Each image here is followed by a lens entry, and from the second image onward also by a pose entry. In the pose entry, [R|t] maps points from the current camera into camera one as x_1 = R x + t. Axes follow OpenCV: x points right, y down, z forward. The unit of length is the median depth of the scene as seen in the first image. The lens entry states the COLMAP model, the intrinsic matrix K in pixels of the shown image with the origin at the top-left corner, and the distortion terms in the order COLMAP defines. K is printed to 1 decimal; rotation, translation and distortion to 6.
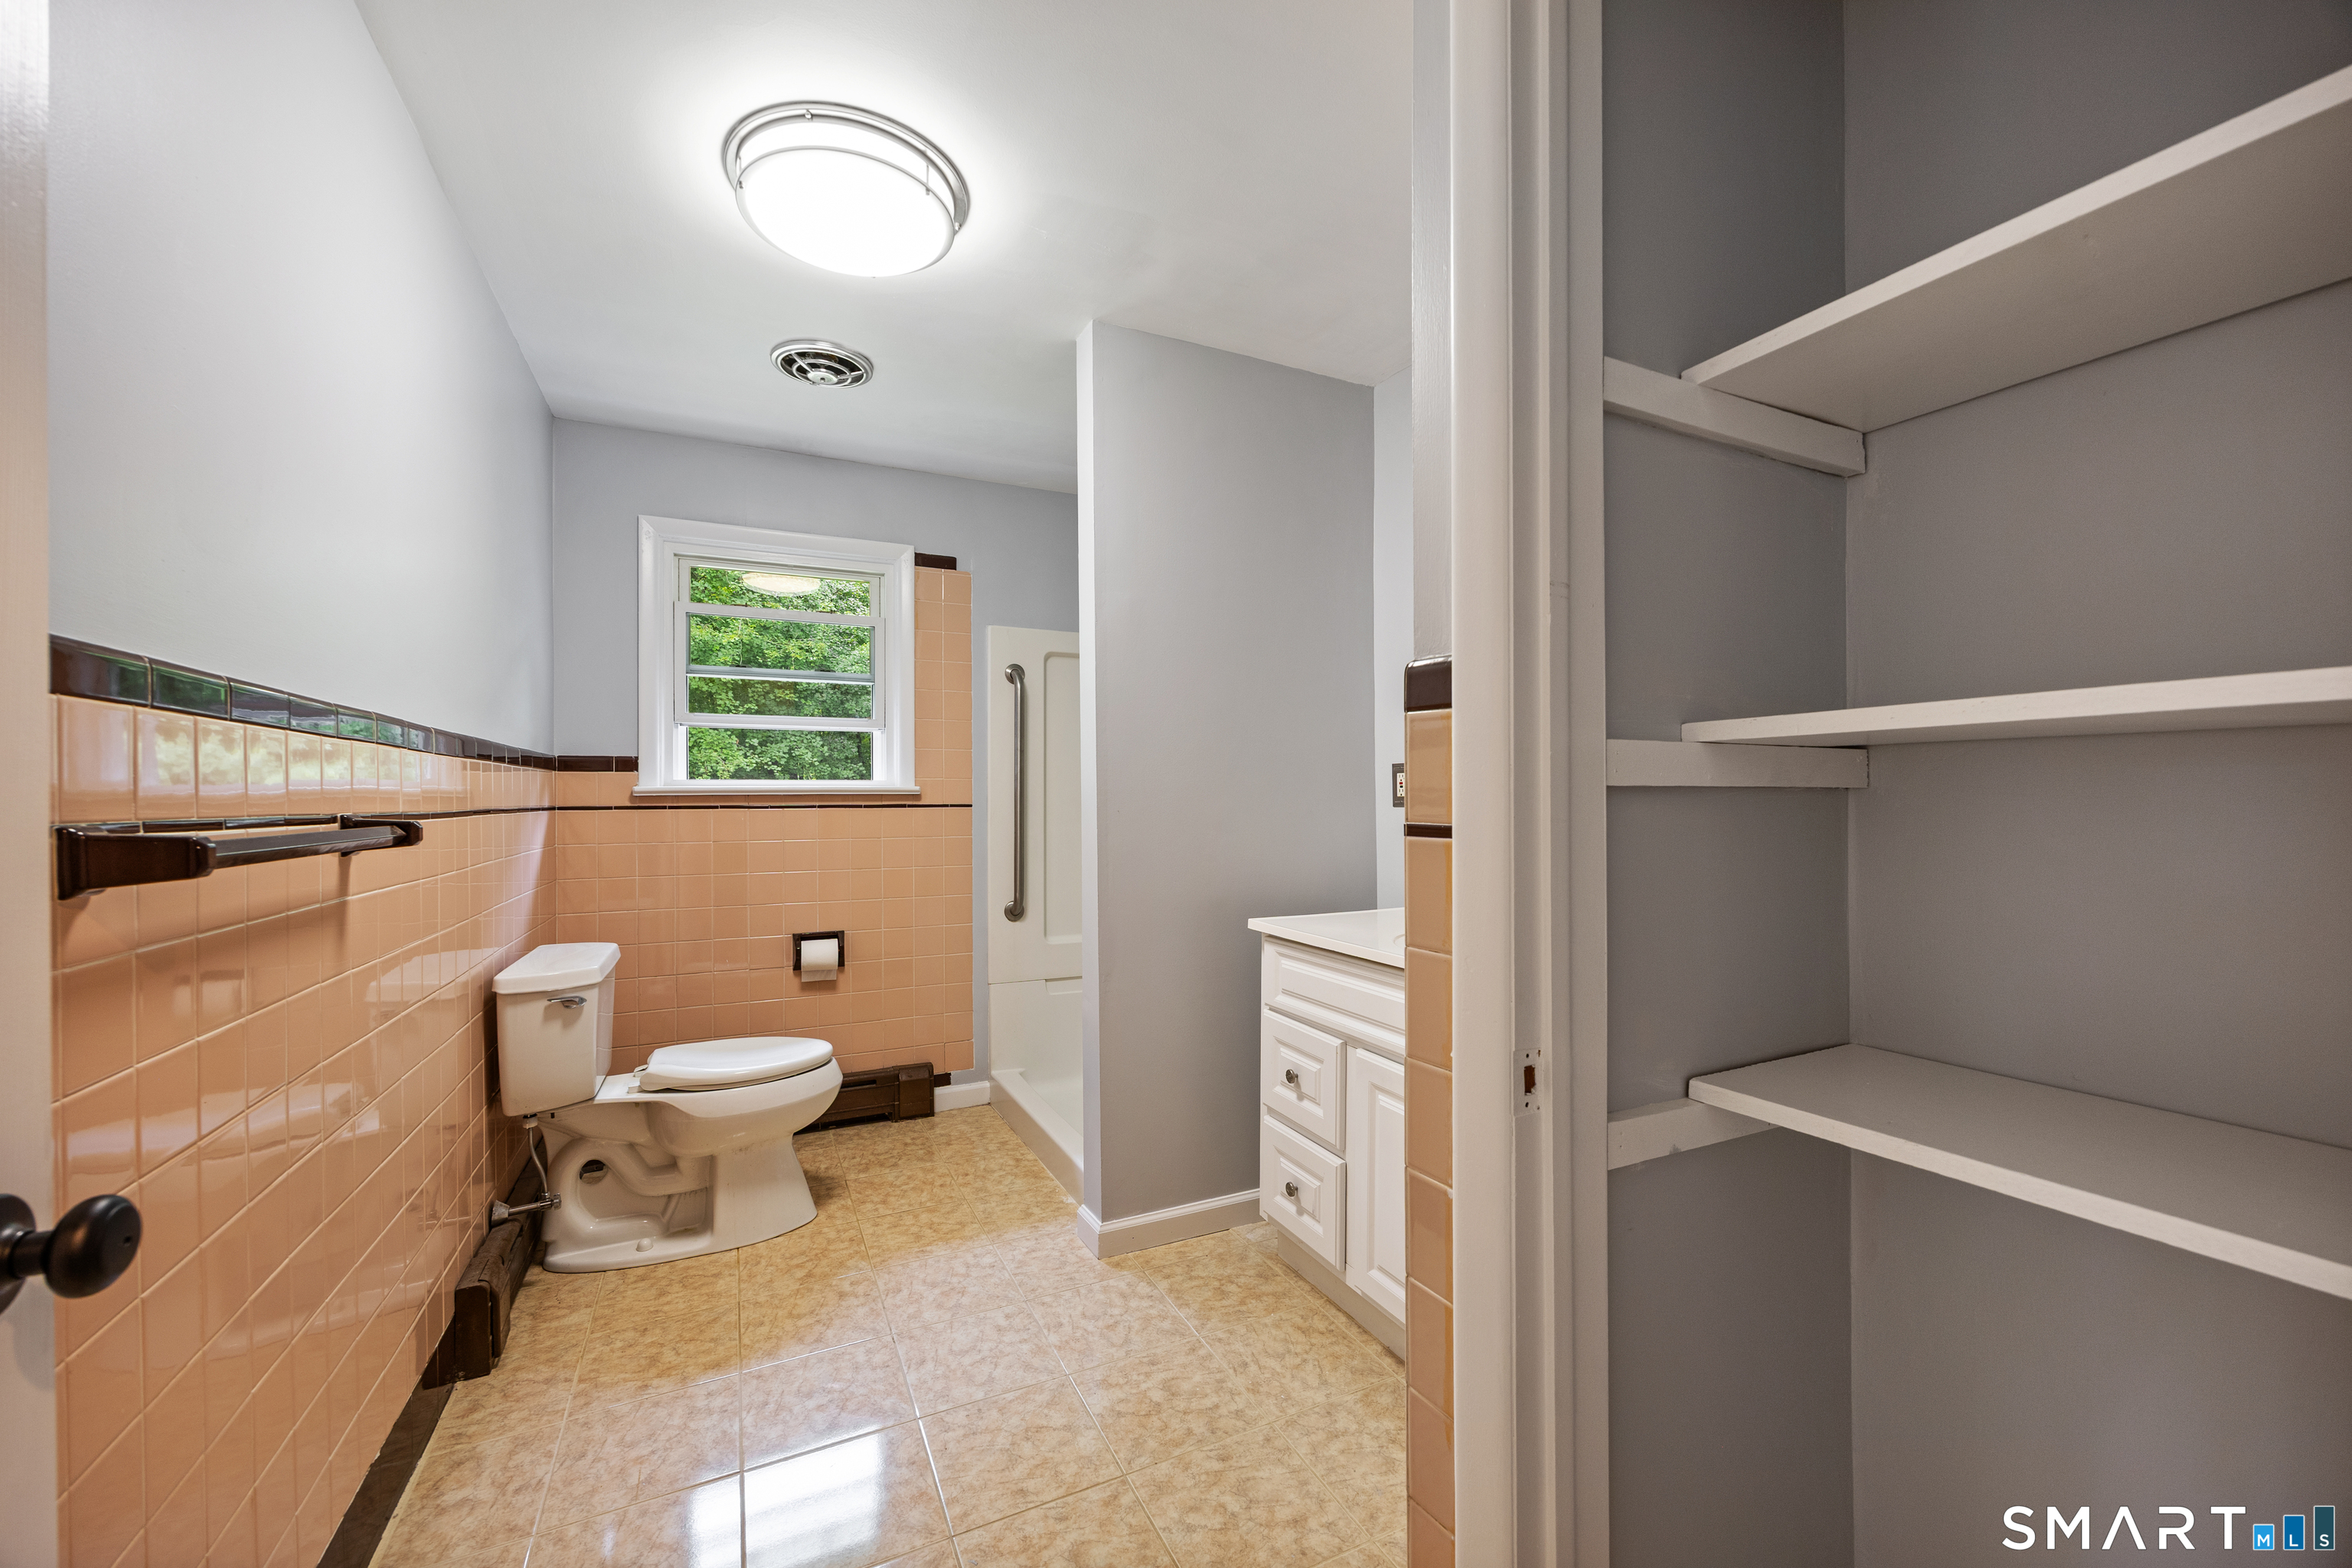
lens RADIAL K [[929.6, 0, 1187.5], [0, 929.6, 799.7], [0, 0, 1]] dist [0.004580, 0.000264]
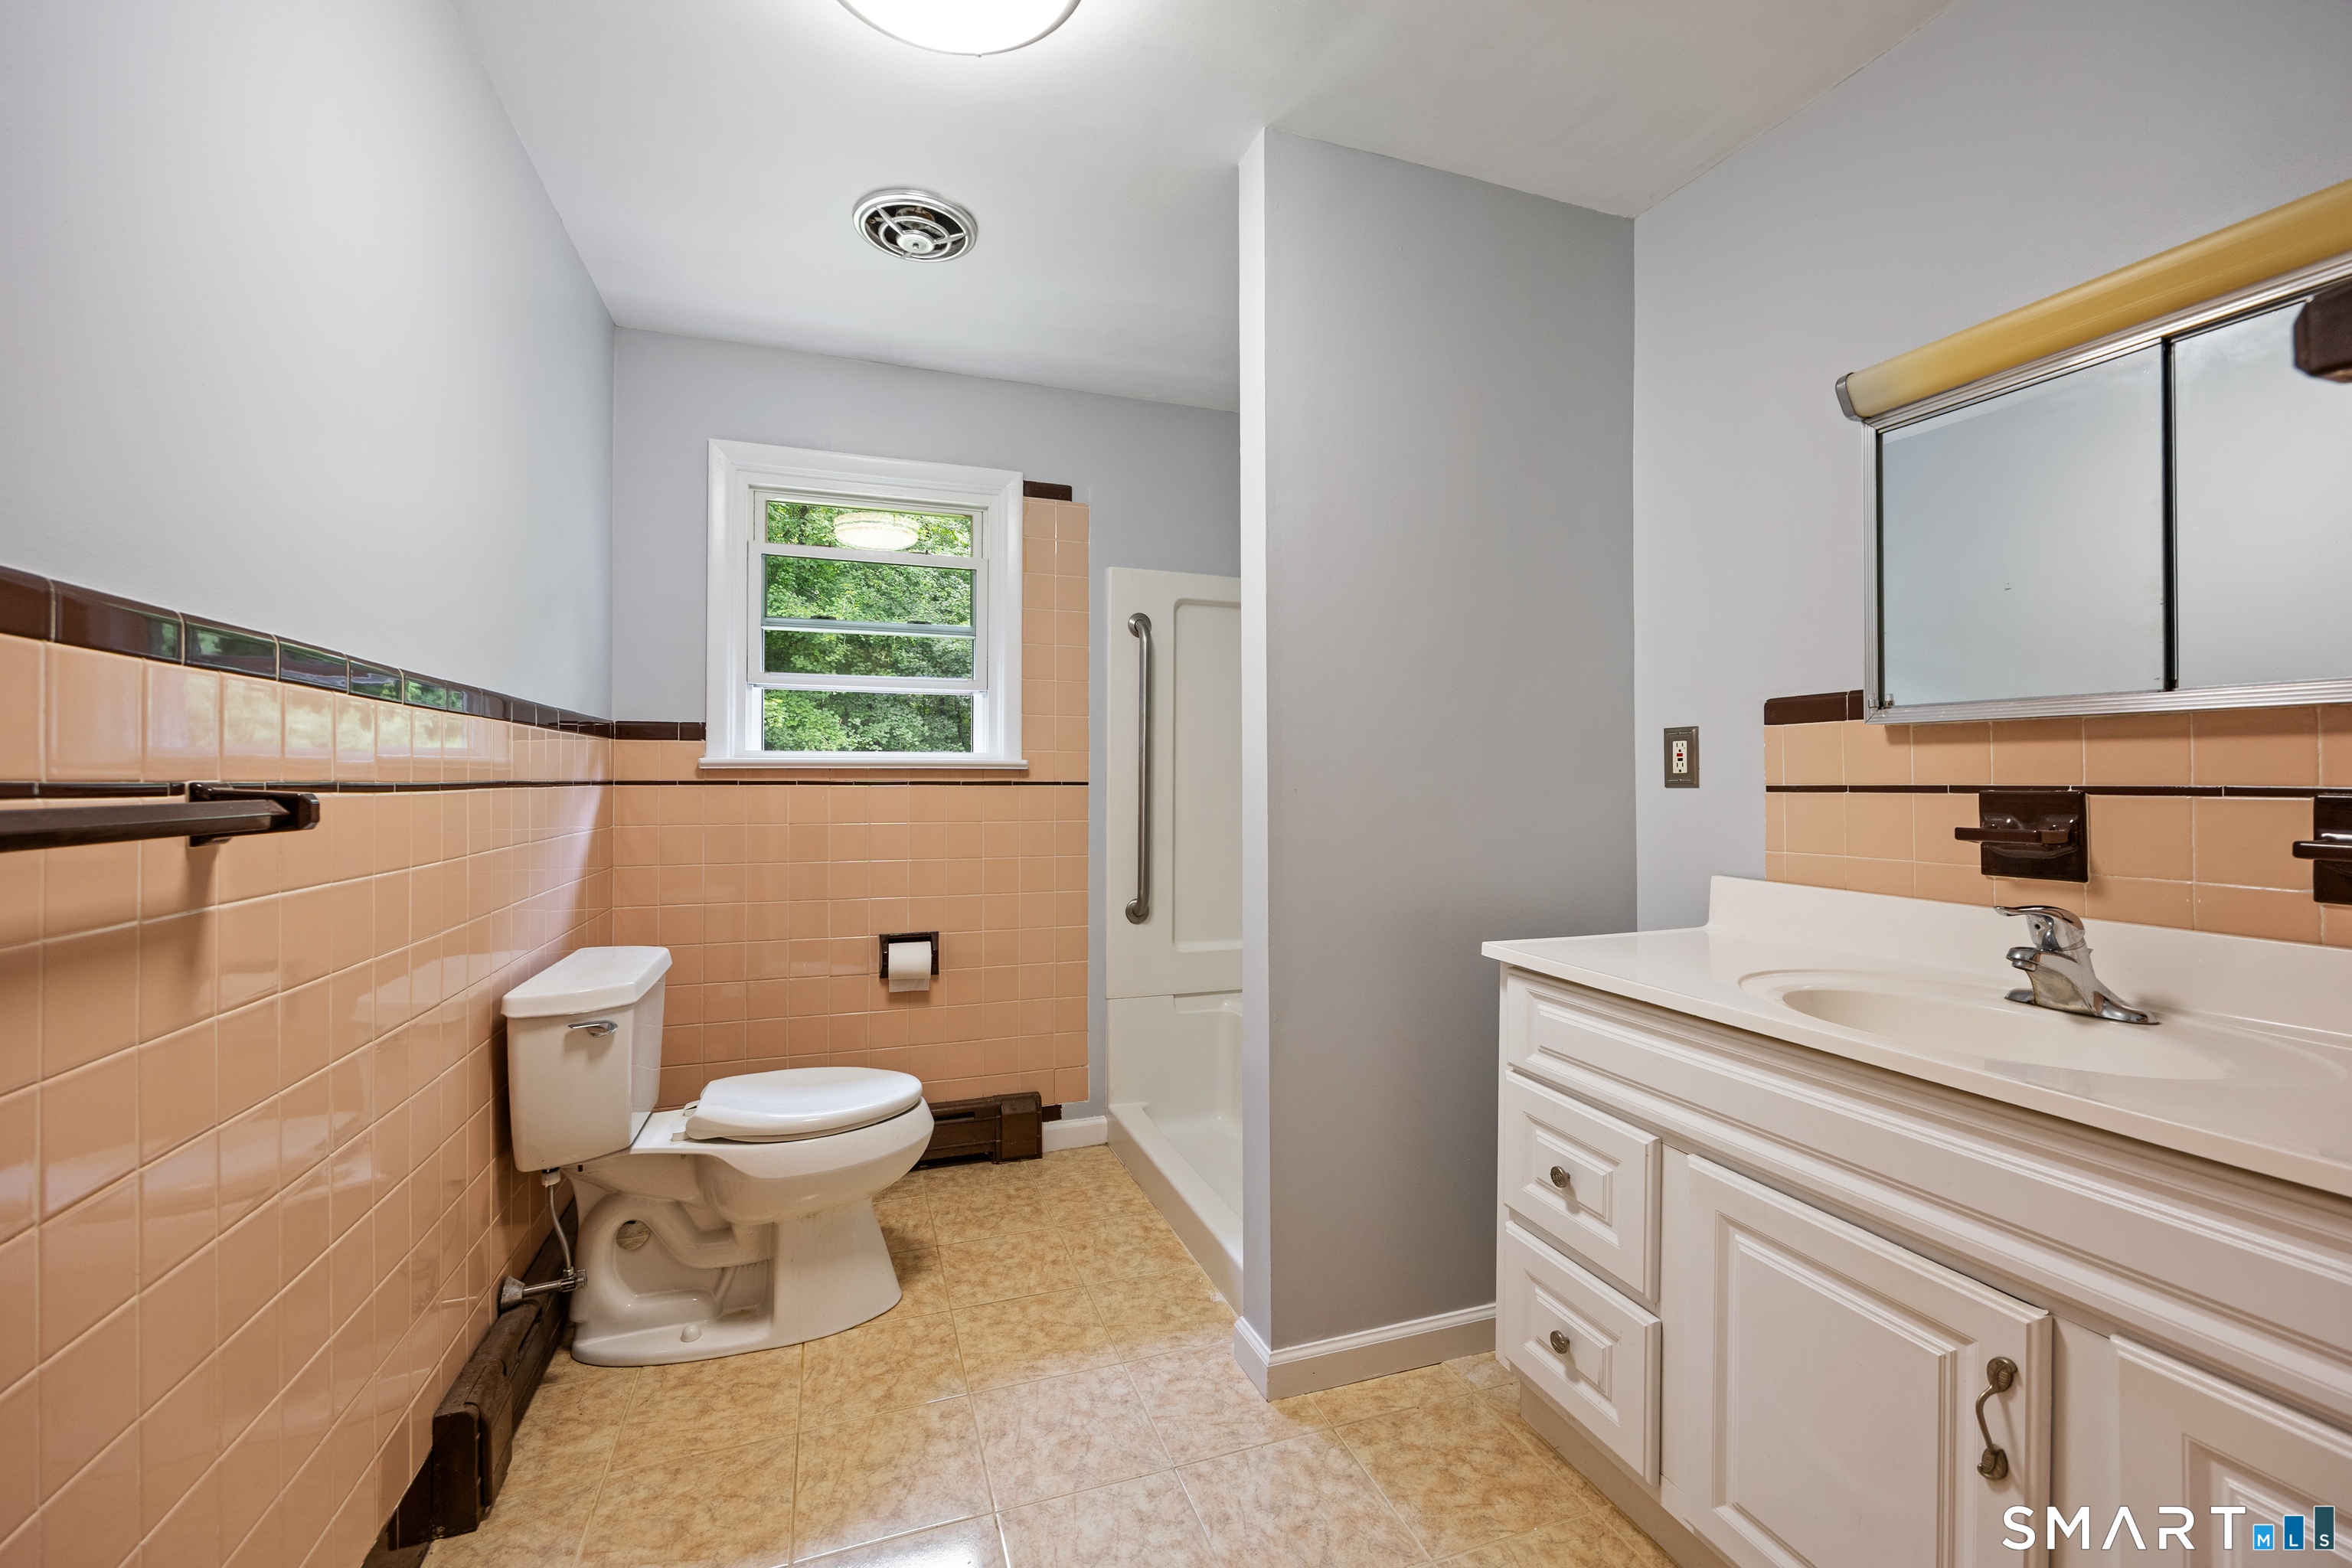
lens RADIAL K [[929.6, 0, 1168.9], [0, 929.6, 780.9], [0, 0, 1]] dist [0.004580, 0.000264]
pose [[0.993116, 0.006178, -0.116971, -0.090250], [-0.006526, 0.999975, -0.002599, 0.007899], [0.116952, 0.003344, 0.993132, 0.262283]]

What you will do -> Can you return every line of the data above verbatim, leaving the pictures out?

Result for this exercise ->
Each image here is followed by a lens entry, and from the second image onward also by a pose entry. In the pose entry, [R|t] maps points from the current camera into camera one as x_1 = R x + t. Axes follow OpenCV: x points right, y down, z forward. The unit of length is the median depth of the scene as seen in the first image. The lens entry states the COLMAP model, the intrinsic matrix K in pixels of the shown image with the origin at the top-left corner, and the distortion terms in the order COLMAP defines. K is printed to 1 decimal; rotation, translation and distortion to 6.
lens RADIAL K [[929.6, 0, 1187.5], [0, 929.6, 799.7], [0, 0, 1]] dist [0.004580, 0.000264]
lens RADIAL K [[929.6, 0, 1168.9], [0, 929.6, 780.9], [0, 0, 1]] dist [0.004580, 0.000264]
pose [[0.993116, 0.006178, -0.116971, -0.090250], [-0.006526, 0.999975, -0.002599, 0.007899], [0.116952, 0.003344, 0.993132, 0.262283]]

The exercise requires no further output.